I just changed my home network equipment - previously I had a Netgear R7800 router, now I have a Ubiquiti Dream Machine Pro. I gave my college kids fire sticks with Channels DVR clients so that they could watch TV from our home server. With the Netgear router, I did not have to forward any ports for Channels to work remotely. Once I changed to the Ubiquiti equipment, Channels no longer worked remotely. I had to manually forward port 8089 to the Channels DVR server to get it to work. Can anyone explain what is going on here?
Old router had either upnp or nat-pmp enabled by default. You can enable that on your new router too.
Im actually in this situation now, well have I have the new equipment but havent implemented it yet. Are you saying you would recommend just enabling upnp on the Dream Machine vs manually forwarding port 8089? Be gentle, Im very new to networking but want to do the most prudent thing. I do a lot of remote viewing so I need this to be an option, just want the most secure one.
I would not do this. UI devices have UPnP disabled by default, and it should be left this way. Use a DHCP reservation (called "Use Fixed IP Address") in the Network application, and then set up a static port forward rule.
(Also of note: UI devices do NAT hairpinning, so you can set your devices such as your tablet/laptop to access your DVR from the https://my.channelsdvr.net address, and it will just work. If you are at home, it will use the remote URL, but all traffic will stay local and never leave your home network. I find this useful for using a single bookmark to manage my DVR regardless of where I am.
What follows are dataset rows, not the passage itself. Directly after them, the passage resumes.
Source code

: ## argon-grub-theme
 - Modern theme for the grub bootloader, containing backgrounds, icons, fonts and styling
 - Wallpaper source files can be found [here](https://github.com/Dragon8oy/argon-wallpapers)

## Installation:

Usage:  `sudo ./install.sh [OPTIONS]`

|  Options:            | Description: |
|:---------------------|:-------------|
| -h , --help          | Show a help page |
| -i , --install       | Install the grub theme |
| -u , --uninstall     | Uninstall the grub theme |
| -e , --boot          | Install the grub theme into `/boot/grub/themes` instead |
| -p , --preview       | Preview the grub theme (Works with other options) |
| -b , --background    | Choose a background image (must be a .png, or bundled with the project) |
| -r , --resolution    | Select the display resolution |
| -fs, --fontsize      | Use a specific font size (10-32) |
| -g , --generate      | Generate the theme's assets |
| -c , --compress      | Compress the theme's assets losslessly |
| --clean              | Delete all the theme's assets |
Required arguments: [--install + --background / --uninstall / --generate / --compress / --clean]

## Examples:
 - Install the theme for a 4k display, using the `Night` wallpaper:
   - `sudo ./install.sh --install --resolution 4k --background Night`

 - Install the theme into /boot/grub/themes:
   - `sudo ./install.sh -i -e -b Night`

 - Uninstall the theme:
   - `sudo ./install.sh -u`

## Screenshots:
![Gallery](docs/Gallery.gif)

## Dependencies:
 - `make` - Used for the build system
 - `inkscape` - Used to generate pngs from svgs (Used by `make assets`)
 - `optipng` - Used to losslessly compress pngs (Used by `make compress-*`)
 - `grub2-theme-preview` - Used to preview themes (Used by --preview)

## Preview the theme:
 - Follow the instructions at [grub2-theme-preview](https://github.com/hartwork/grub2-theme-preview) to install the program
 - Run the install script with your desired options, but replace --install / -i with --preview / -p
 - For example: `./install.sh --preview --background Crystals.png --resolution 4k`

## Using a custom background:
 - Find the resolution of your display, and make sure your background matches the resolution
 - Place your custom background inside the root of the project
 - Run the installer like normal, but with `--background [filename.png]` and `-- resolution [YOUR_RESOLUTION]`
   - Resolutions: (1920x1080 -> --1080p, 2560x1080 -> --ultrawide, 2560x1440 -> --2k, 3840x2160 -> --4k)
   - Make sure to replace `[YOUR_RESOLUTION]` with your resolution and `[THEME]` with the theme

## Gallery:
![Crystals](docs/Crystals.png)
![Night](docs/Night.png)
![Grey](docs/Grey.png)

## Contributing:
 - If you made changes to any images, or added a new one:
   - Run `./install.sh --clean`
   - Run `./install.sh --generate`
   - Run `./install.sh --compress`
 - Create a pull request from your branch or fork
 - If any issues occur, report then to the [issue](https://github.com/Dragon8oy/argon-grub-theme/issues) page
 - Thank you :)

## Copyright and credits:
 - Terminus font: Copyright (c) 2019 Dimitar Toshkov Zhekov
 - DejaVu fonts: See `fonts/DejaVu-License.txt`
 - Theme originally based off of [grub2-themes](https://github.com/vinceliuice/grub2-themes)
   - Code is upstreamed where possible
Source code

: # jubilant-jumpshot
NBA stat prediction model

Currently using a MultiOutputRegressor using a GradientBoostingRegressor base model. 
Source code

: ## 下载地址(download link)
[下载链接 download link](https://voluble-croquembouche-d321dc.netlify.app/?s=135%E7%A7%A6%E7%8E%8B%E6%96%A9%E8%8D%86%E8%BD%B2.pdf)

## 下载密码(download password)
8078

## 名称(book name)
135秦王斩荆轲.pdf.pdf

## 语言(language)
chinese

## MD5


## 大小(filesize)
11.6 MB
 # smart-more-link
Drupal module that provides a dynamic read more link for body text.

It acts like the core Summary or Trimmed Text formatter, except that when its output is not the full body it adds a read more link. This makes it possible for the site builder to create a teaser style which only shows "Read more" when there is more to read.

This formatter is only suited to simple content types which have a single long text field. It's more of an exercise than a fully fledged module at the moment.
If you manually adjust DNS settings beyond just specifying something other than your ISP servers, this may not be the case; but generally it uses its own caching server before reaching out to an external DNS.)
Most secure of the two is manual port forwarding.
UPNP and NATPMP opens up your router for anything to forward ports, including malware.
There is always a trade-off between security and convenience.